また同氏が公園運営会社を作り、今年から手がけた東京・豊島区の南池袋公園では、毎月第3週の土日にマルシェを開催するほか、野外映画を楽しむことも出来る。お父さんが子供たちを遊ばせながら、無線ランを使ってパソコンで仕事をする姿も増えているという。
「公共の公園に企業の協賛を募っていいのか、という意見もあるが、ブライアントパークのように公園にスポンサー(アパレルメーカーのZARA)を付けて充実させ、公園で上がった収益を公園に還元する手法もある。熱海の公共空間も新たな活用の社会実験が必要だ」と強く訴えた。
■熱海岡本ホテル跡地に暫定公園案浮上
齊藤市長は今年2月議会で、熱海岡本ホテル跡地に市民ホールや図書館などの複合施設を整備する「熱海フォーラム事業」について、着工を2020年東京オリンピック・パラリンピック終了以降に延期する考えを表明した。その一方で、公共空間の同跡地を「社会実験」として来年度から広場として暫定使用する準備を進めている。今回の「ATAMI2030会議」の討議は、その流れに沿うものだ。

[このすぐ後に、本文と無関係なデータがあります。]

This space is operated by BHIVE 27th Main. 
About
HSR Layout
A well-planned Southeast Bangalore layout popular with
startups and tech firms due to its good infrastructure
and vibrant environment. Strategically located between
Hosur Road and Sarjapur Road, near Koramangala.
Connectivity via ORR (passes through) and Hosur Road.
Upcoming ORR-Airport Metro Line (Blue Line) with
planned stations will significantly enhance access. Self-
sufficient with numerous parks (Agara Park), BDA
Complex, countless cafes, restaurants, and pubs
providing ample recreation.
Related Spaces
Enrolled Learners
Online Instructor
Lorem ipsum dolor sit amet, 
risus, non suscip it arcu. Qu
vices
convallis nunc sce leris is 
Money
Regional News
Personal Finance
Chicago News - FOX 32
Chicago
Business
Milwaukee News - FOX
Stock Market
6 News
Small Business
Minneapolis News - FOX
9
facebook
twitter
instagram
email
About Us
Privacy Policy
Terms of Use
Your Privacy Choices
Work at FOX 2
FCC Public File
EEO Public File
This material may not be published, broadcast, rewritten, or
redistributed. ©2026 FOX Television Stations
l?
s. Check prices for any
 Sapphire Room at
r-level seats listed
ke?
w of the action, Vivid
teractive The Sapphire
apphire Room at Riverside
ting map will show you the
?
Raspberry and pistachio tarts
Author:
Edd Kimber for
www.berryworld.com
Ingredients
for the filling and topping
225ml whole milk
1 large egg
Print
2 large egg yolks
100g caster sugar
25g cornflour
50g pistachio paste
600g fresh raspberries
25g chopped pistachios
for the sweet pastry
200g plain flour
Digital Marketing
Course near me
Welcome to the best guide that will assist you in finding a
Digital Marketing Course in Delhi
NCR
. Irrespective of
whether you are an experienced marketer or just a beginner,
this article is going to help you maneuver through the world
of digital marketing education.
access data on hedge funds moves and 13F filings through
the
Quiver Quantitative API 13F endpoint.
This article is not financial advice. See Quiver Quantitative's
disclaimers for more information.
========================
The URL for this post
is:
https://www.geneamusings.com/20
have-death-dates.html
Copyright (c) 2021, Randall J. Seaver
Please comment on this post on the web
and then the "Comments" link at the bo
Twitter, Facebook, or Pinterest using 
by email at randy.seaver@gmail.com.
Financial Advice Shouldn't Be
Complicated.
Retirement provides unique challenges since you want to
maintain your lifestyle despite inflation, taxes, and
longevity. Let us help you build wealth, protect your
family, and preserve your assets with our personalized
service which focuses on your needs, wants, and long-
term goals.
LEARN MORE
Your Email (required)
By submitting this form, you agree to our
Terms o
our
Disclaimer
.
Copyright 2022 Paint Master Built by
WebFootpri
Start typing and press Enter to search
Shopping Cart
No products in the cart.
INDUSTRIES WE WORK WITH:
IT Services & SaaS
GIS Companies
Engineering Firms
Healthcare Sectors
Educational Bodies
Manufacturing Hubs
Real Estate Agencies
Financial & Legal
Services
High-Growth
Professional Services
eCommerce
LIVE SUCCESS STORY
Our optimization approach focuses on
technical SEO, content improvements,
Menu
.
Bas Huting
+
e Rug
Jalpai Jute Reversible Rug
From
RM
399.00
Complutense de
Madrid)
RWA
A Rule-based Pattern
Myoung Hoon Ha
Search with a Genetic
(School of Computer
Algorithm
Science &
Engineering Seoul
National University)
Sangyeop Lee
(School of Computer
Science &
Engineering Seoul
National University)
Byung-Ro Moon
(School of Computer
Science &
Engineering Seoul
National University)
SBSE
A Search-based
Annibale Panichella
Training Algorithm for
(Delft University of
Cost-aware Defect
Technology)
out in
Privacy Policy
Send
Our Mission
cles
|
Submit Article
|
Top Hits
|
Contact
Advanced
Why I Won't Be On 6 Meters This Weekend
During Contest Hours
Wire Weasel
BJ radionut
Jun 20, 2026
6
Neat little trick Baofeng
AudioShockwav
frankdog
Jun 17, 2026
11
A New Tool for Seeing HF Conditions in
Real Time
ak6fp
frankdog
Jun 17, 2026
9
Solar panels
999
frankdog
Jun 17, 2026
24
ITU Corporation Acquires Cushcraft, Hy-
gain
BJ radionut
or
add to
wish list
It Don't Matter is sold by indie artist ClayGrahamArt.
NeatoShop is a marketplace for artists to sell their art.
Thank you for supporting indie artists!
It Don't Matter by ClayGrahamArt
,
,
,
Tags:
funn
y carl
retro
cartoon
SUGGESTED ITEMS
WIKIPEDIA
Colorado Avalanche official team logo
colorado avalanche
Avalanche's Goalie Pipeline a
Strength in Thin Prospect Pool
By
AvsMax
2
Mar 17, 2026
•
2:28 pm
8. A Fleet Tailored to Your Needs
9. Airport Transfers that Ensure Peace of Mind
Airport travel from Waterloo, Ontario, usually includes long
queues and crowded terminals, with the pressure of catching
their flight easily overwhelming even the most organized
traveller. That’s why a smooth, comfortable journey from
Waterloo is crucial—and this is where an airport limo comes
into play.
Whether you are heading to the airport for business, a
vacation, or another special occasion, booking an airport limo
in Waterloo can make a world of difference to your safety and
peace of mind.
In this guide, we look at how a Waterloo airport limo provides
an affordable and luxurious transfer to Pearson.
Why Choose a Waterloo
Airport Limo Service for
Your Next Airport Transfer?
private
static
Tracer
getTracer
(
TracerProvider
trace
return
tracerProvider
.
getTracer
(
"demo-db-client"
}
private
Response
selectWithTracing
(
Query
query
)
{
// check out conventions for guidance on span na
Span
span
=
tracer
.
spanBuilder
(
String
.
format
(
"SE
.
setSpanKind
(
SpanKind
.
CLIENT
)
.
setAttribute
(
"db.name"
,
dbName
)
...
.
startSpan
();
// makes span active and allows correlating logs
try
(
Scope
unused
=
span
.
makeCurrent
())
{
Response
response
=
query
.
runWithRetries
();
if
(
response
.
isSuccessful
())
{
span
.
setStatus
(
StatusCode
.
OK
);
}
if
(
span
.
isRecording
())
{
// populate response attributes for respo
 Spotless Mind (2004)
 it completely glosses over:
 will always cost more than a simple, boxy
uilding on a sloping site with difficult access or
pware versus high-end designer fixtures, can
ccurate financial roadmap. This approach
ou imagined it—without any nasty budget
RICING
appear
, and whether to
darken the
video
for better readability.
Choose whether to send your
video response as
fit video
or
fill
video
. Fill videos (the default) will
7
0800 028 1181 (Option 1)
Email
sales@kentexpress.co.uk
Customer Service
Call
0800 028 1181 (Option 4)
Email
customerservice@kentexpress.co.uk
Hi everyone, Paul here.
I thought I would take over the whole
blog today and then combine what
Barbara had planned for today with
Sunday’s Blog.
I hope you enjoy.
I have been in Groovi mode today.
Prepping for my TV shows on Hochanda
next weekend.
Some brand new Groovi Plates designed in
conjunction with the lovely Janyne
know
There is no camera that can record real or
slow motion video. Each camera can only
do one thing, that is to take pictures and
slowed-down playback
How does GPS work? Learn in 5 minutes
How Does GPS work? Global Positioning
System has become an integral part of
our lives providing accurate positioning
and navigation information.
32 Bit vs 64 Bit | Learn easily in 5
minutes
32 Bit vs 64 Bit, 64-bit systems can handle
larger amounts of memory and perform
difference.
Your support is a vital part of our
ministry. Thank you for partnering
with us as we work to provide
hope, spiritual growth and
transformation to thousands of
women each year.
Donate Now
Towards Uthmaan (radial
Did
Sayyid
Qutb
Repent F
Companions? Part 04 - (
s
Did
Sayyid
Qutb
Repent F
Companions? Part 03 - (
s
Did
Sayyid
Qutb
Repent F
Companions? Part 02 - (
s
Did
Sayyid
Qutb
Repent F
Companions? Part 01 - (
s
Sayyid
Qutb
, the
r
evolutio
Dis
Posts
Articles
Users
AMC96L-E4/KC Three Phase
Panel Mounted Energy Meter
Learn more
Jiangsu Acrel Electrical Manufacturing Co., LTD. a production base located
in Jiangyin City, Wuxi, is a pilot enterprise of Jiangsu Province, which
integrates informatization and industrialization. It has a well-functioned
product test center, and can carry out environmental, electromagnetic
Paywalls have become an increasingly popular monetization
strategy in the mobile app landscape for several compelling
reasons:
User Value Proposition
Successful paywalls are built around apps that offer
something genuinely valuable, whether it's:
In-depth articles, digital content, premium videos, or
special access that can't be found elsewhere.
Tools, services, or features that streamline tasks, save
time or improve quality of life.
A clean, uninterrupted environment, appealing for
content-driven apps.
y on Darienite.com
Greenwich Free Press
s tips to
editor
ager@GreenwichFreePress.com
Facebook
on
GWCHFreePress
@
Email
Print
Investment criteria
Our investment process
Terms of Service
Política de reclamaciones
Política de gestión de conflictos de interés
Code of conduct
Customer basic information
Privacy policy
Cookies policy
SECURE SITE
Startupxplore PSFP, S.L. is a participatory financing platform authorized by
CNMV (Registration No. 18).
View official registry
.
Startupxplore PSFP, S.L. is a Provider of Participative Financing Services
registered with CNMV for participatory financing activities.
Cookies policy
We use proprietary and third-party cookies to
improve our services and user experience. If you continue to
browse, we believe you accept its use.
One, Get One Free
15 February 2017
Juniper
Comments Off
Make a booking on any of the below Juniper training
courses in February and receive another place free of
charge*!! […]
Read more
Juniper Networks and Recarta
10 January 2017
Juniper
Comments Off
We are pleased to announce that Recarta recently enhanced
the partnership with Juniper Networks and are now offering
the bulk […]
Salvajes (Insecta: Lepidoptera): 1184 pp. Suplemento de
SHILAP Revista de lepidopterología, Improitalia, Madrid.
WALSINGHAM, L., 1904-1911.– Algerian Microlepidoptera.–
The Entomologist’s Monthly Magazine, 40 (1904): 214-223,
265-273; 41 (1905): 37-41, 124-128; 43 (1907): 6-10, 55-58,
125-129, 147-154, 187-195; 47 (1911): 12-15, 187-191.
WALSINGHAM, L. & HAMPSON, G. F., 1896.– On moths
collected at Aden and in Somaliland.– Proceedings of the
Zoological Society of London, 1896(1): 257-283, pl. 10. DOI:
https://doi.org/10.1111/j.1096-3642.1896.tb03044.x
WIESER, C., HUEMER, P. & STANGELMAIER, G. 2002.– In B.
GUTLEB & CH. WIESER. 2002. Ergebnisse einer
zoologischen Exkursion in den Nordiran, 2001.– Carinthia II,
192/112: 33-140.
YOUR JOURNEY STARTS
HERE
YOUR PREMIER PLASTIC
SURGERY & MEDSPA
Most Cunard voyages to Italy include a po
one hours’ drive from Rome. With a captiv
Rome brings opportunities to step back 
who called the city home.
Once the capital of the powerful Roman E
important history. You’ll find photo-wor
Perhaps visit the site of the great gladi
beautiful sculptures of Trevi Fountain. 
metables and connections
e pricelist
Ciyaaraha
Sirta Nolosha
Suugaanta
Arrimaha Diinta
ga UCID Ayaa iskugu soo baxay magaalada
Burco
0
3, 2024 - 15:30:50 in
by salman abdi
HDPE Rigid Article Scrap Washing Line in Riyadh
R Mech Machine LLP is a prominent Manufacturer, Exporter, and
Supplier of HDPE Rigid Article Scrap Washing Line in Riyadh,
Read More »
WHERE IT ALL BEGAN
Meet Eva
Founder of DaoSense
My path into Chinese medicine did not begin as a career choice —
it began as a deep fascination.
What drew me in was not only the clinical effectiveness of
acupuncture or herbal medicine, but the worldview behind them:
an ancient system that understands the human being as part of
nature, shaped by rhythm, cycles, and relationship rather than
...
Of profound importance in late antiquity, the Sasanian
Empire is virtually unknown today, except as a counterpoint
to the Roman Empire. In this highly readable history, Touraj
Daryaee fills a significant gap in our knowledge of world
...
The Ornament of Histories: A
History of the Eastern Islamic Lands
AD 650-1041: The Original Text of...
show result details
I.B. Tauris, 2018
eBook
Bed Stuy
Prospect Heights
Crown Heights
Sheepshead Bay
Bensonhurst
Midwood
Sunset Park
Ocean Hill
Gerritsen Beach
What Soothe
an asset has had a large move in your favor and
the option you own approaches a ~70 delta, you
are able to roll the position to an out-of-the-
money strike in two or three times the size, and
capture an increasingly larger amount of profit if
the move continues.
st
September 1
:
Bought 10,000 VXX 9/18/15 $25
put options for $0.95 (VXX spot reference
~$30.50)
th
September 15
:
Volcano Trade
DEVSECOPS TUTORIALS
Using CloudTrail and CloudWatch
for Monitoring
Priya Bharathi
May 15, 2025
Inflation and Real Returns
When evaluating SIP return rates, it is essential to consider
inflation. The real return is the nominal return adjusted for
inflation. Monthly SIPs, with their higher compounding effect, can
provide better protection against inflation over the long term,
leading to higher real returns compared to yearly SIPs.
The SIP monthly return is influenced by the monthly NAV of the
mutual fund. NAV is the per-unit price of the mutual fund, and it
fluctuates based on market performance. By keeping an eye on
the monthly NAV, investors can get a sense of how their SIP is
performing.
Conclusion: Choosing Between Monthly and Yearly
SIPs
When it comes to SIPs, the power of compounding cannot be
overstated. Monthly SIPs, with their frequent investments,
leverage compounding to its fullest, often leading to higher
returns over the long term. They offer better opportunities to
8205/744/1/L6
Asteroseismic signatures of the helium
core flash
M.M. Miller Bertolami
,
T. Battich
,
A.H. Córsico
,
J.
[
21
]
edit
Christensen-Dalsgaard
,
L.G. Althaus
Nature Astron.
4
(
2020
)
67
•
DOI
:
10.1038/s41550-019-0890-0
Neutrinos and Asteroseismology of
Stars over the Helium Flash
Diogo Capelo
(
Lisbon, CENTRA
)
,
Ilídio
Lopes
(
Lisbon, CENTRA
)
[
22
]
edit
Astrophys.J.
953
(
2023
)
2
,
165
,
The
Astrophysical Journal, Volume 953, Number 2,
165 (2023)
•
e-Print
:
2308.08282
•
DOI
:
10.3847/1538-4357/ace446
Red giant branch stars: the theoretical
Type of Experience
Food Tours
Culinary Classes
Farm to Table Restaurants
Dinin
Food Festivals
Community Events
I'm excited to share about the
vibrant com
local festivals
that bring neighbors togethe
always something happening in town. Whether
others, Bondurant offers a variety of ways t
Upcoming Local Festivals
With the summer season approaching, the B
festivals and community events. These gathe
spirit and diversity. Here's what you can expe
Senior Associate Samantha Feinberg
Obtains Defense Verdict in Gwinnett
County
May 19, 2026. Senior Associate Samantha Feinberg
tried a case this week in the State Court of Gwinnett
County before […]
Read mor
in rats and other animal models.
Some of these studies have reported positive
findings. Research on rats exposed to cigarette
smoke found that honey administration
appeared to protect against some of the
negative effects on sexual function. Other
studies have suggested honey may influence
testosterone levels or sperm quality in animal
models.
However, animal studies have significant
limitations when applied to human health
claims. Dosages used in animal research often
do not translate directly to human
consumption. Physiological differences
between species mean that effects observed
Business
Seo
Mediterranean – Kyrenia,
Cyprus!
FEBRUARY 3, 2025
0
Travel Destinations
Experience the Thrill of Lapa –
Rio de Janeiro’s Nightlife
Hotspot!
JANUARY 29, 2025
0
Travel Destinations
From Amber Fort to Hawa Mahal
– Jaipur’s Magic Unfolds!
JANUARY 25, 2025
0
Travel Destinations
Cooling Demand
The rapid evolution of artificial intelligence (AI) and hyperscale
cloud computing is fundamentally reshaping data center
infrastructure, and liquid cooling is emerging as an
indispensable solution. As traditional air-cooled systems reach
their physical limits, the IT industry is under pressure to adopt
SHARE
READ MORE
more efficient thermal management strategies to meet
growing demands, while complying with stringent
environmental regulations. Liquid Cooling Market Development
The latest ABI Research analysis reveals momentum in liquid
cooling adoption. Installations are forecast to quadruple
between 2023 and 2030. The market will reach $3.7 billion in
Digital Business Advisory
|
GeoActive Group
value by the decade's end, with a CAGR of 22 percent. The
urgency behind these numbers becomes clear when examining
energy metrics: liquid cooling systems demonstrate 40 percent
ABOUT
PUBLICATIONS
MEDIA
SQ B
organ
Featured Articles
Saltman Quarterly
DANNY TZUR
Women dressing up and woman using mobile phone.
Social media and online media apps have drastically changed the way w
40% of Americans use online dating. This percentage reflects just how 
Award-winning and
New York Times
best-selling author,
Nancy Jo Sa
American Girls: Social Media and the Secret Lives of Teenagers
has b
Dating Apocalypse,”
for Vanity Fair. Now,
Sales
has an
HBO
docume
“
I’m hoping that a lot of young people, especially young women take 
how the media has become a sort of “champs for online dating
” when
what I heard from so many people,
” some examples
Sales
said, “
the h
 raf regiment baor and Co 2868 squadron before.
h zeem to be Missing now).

同会議の一環として計画された市営渚駐車場の14台分のスペースをつぶして実施予定のキャンピングカー事業は、地元住人や商工業者の猛反対で計画の見直しを迫られている。暫定とは言え、熱海岡本ホテル跡地に公園が出来れば、この問題も解決する。“熱海を変える”と意気込む事業者のみならず、エールを送る市民は多い。
(熱海ネット新聞・松本洋二)
◆立見修司熱海市観光経済課長 熱海の公共空間の活用法は無限にあり、今回の論議をこれからのまちづくりにつなげたい。夏の繁忙期が終わり、今後は閑散期対策なども加味して公共空間を考える必要がある。